Electricity production from coal power plants in all nine Energy Community contracting parties has been reduced by 13% to a five-year low last year while carbon emissions from fossil fuels fell 11%, according to the newest edition of the Energy Transition Tracker.
The share of renewables in the generation mix of Albania, BiH, Georgia, Kosovo*, Moldavia, North Macedonia, Montenegro, Serbia, Ukraine grew, with 979 MW of solar photovoltaic and 611 MW of wind added, while biomass capacity grew 2.5 times.
The tracker’s authors conclude that although no formal policy, measure or decision was put in place to reduce electricity production from coal, both the production and its share in total produced electricity in the Energy Community significantly dropped in 2021.

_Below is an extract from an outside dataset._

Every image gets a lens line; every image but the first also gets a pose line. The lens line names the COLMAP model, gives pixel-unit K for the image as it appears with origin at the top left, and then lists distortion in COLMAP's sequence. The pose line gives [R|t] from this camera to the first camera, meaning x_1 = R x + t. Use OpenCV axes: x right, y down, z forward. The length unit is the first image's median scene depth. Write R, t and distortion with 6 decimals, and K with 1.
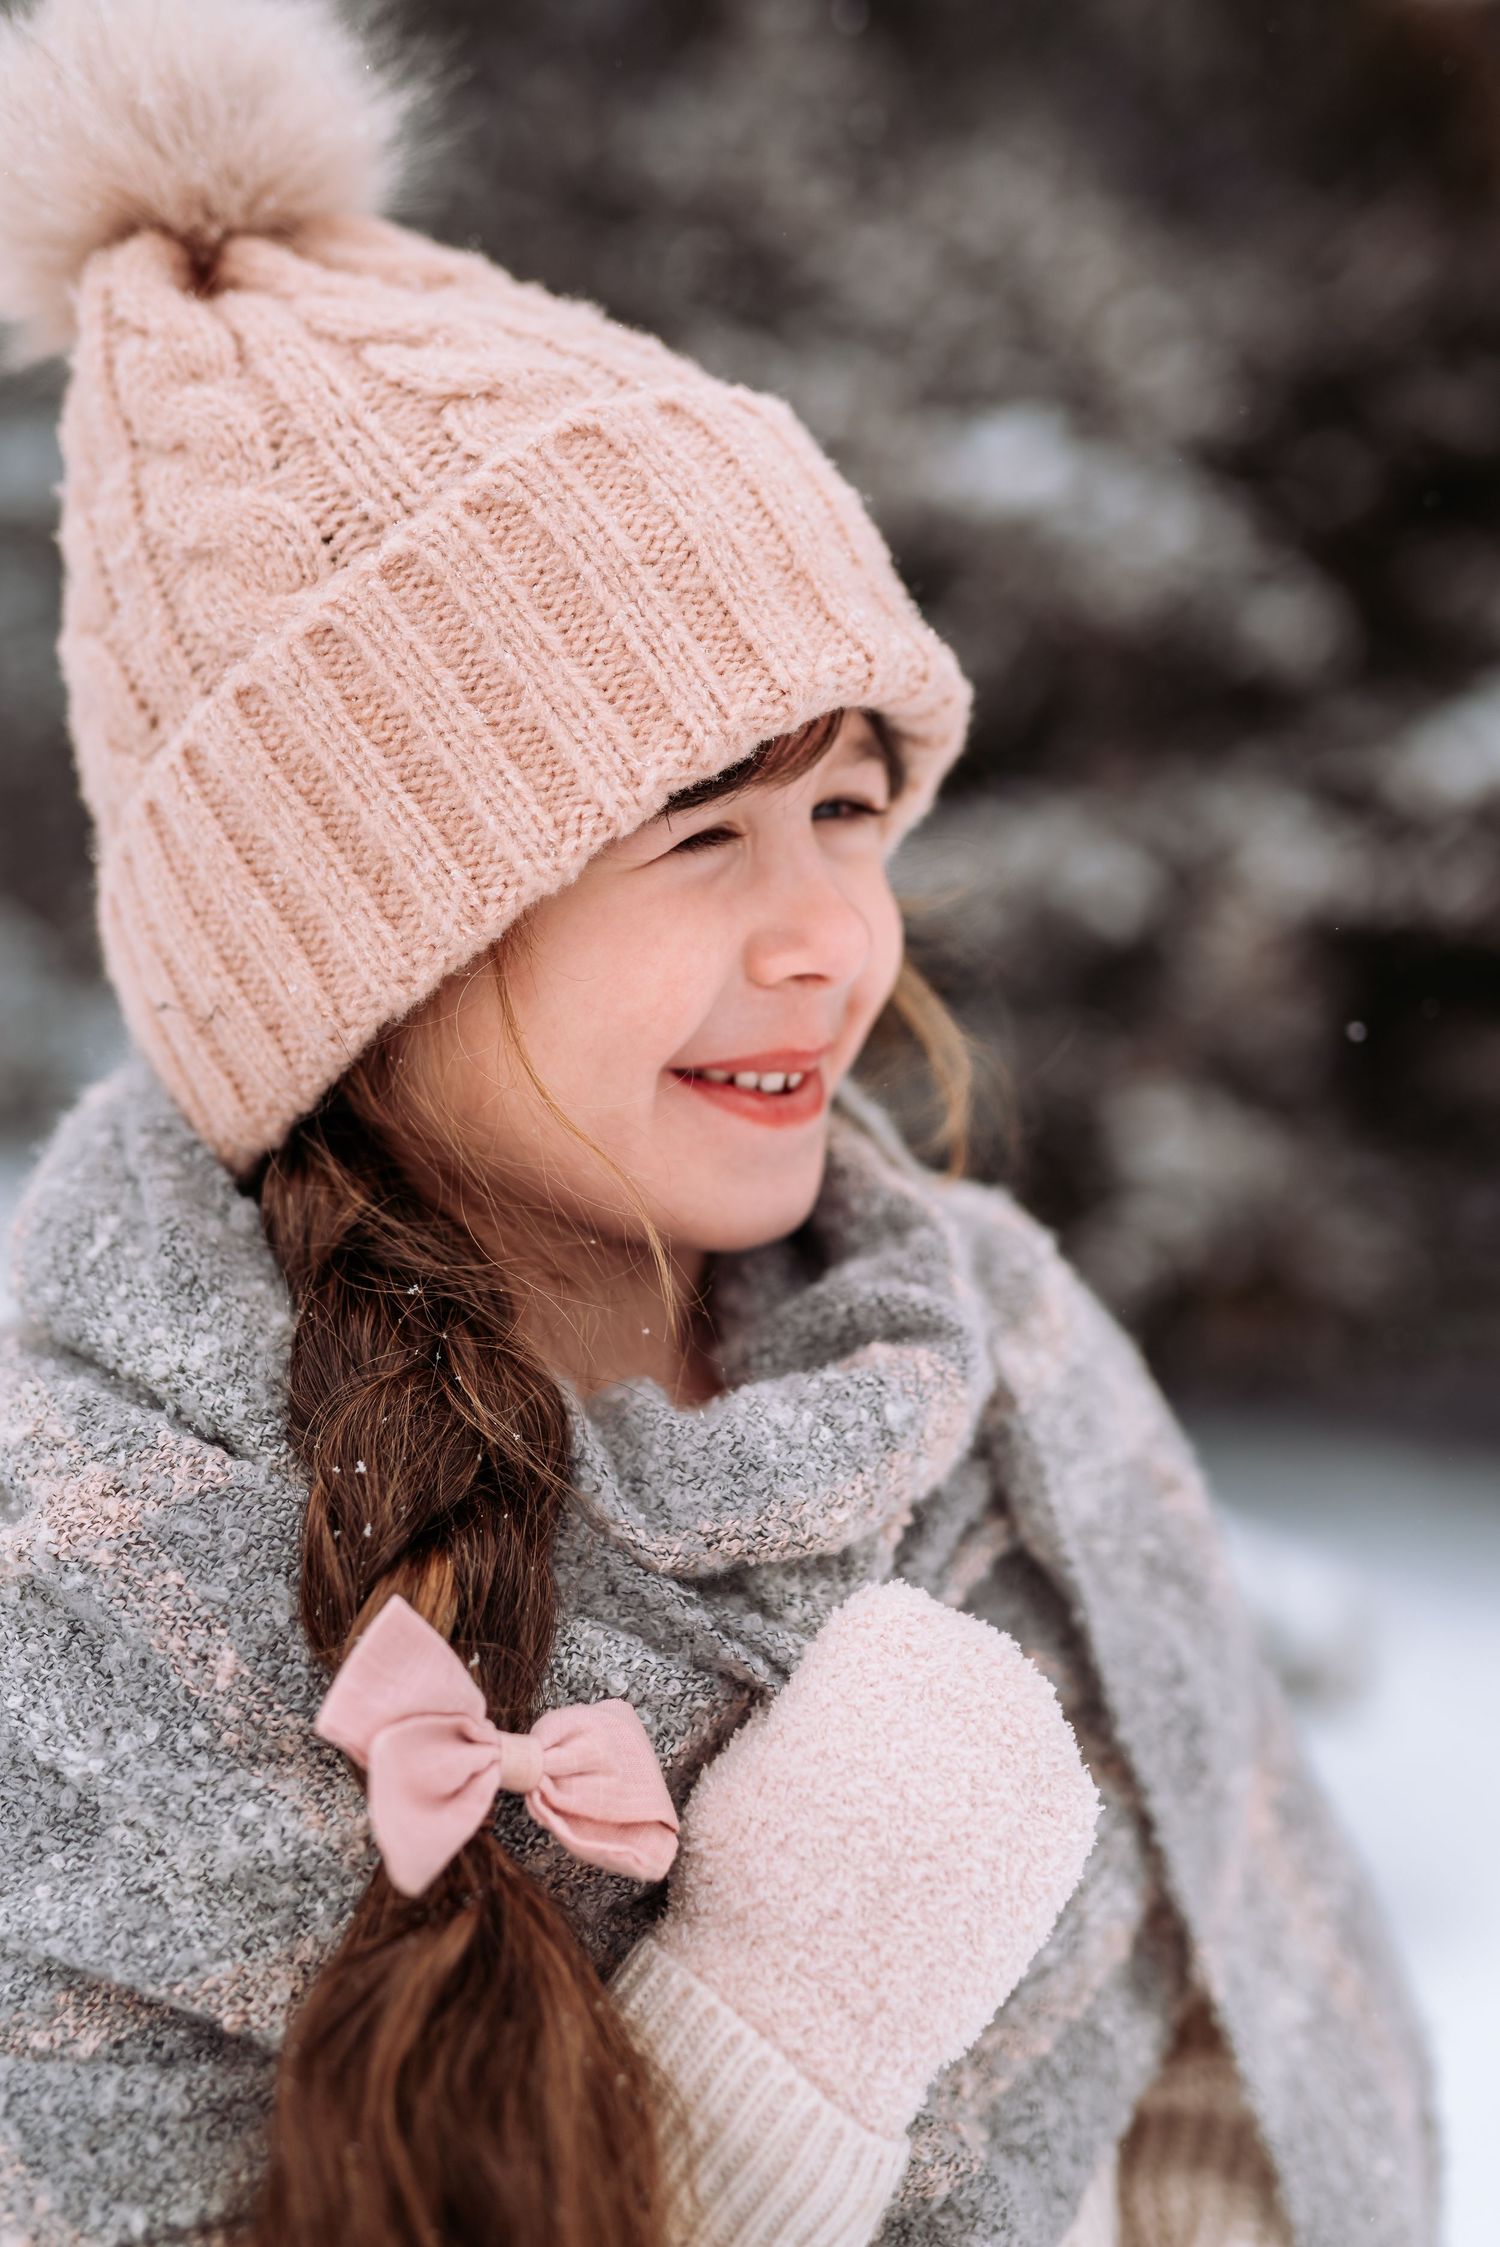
lens RADIAL K [[3545.0, 0, 750.0], [0, 3545.0, 1123.5], [0, 0, 1]] dist [0.163552, -0.061436]
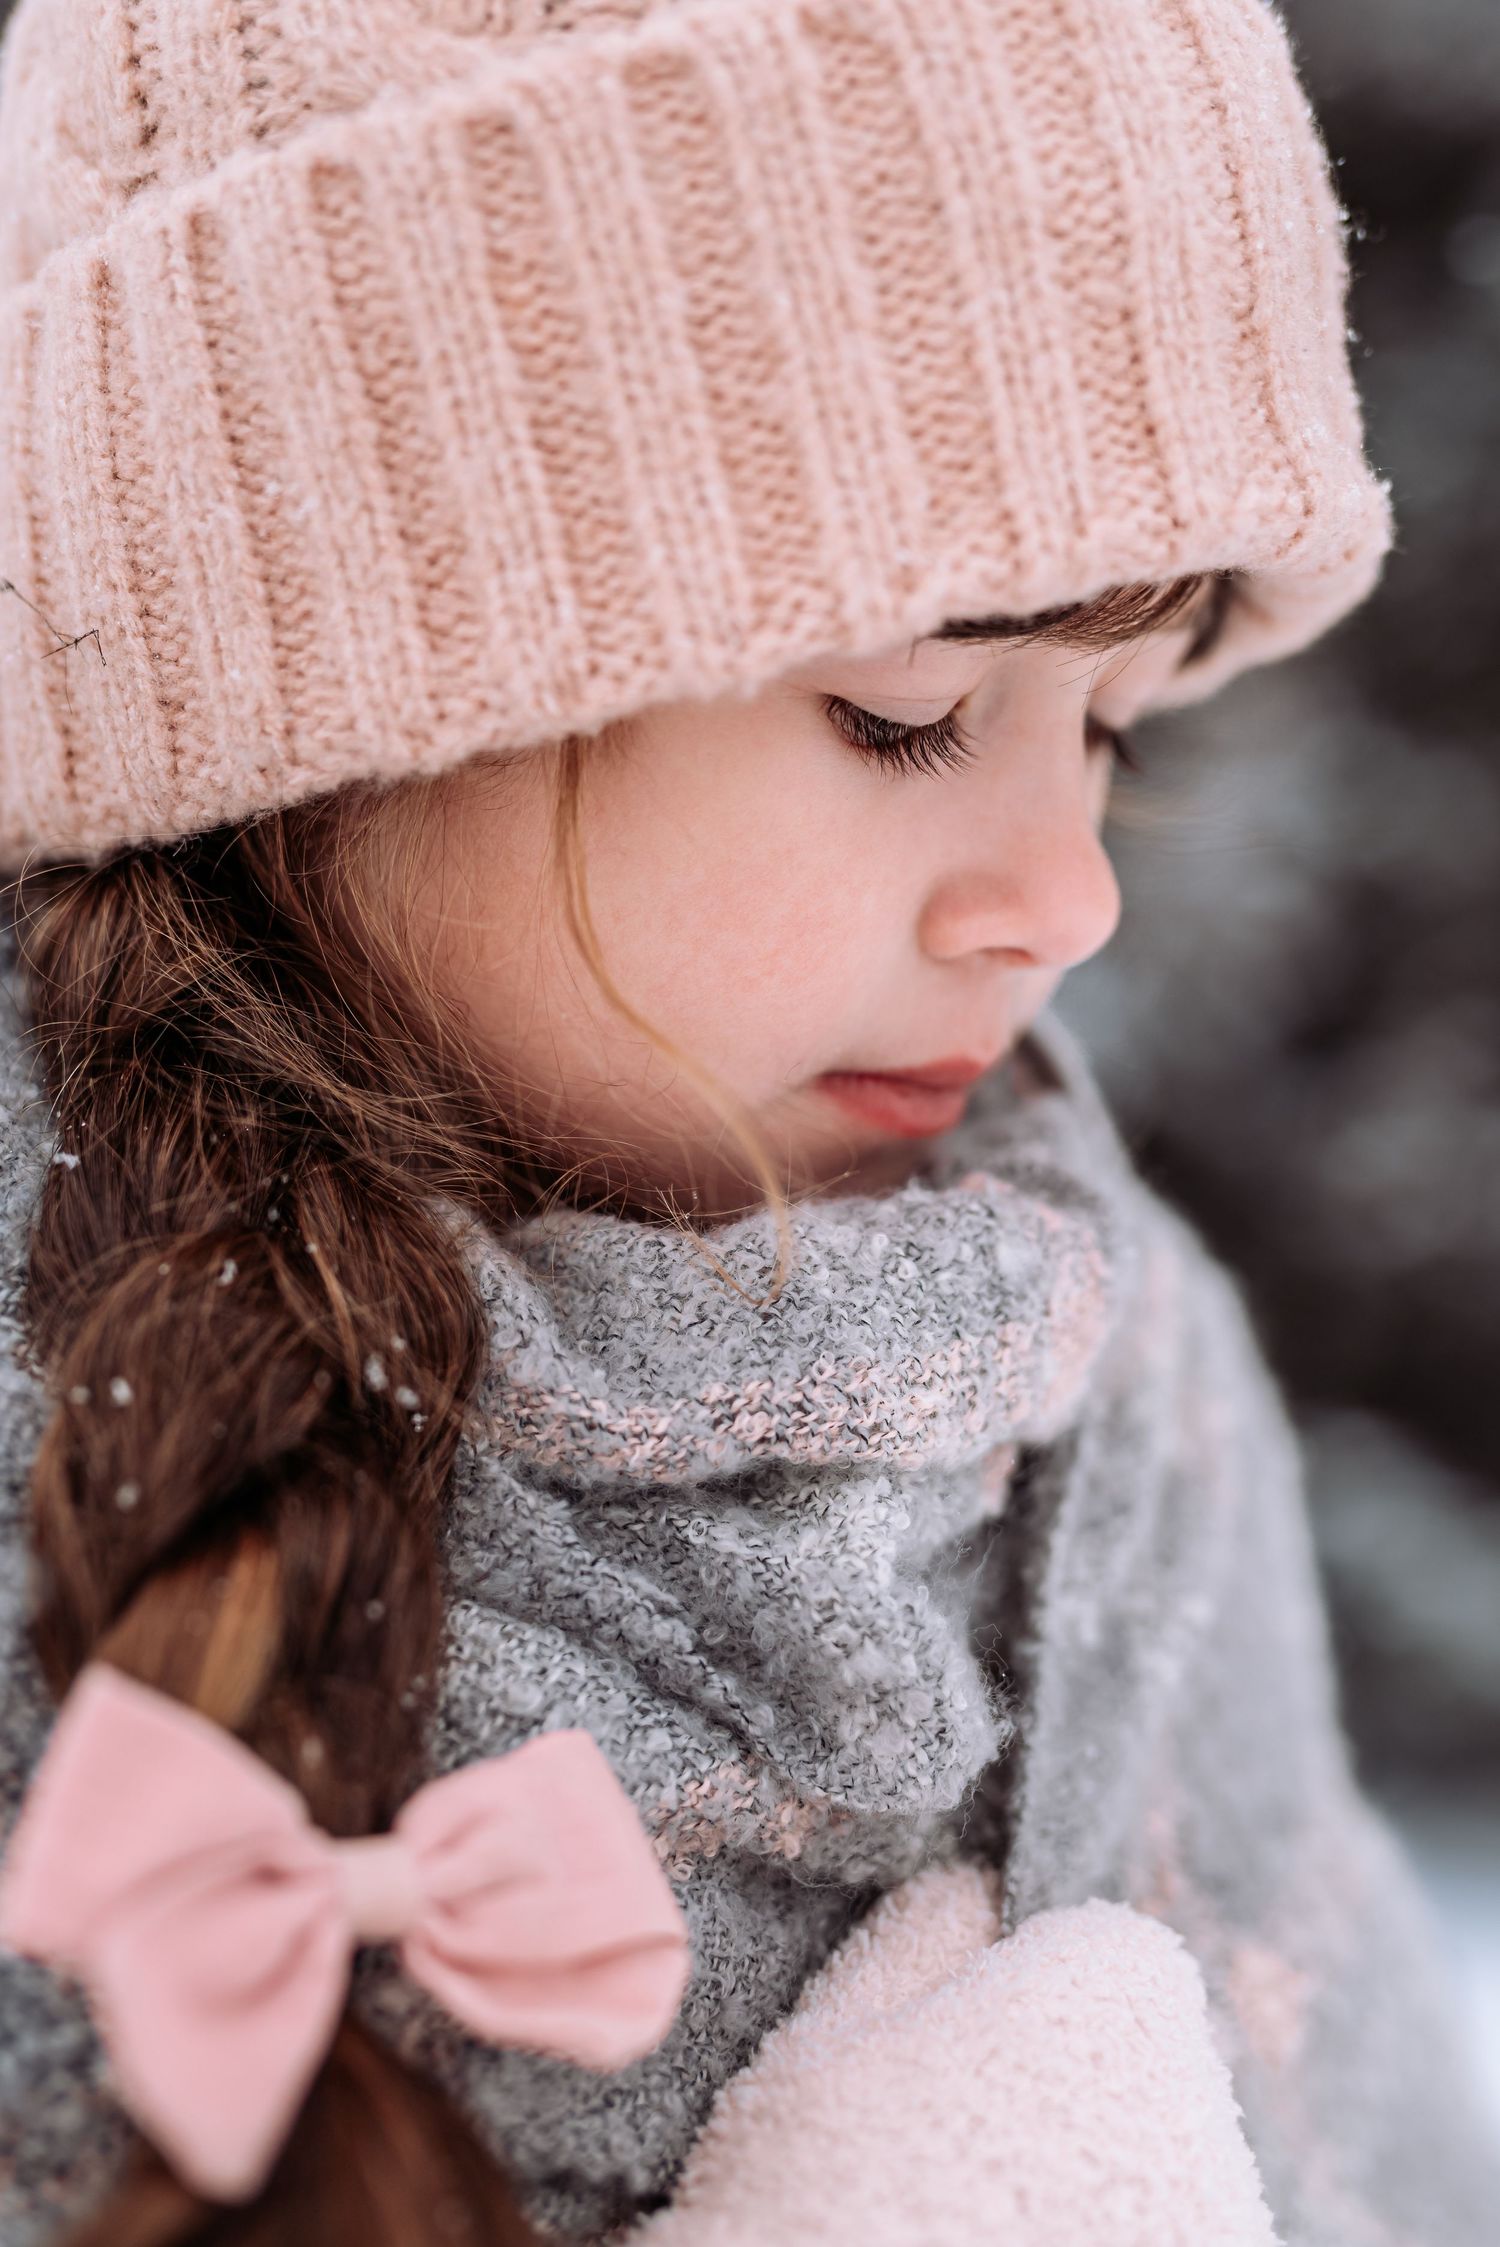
lens RADIAL K [[3545.0, 0, 750.0], [0, 3545.0, 1123.5], [0, 0, 1]] dist [0.163552, -0.061436]
pose [[0.926980, 0.347658, 0.140860, -0.107424], [-0.364726, 0.923101, 0.121895, -0.074183], [-0.087650, -0.164370, 0.982497, 0.390223]]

The secretariat said the data from 2021 point to positive trends in terms of progress made by all contracting parties
The decrease in power production from coal is mainly driven by the problems in aging power plants. A good example is Serbia, which reported a decrease of 11.4%, while its power utility Elektroprivreda Srbije (EPS) mounts losses.
In its comment on the 2021 data, the Energy Community Secretariat said they point to positive trends in terms of the progress made by all nine contracting parties in reducing electricity production from coal and boosting renewables.
Looking only at 2021, the Energy Community region headed in the opposite direction from the European Union, where production from fossil fuels increased – it jumped 25.6% in the category of ‘other bituminous coal’ category, and 16.2% from lignite.
Natural gas-based production reached a five-year high
It is similar in the natural gas sector. Last year the EU produced 524 TWh from gas, compared to 552 TWh from 2020.
Natural gas-based production in the Energy Community reached a five-year high, as the use of the fuel for power production increased in Moldova, North Macedonia, Serbia and Ukraine. The increase was the highest in North Macedonia, where its share grew from 15% in 2017 to 29% in 2021, the tracker reports.
In Serbia and North Macedonia, consumption was driven by the growth in use in cogeneration plants, and the new 194 MW facility in the Serbian city of Pančevo.
Self-consumption has taken off
According to the tracker, total installed capacity increased by 1.9 GW (2%), mainly due to new plants based on renewable sources, with 979 MW of solar photovoltaic and 611 MW of wind added. Although the quantities in absolute terms are not significant, biomass capacity grew by 2.5 times mainly due to new biogas plants in Ukraine.
Self-consumption has taken off, resulting in 33,718 active self-consumers across the contracting parties with a combined installed capacity of 934 MW in 2022, the tracker reads.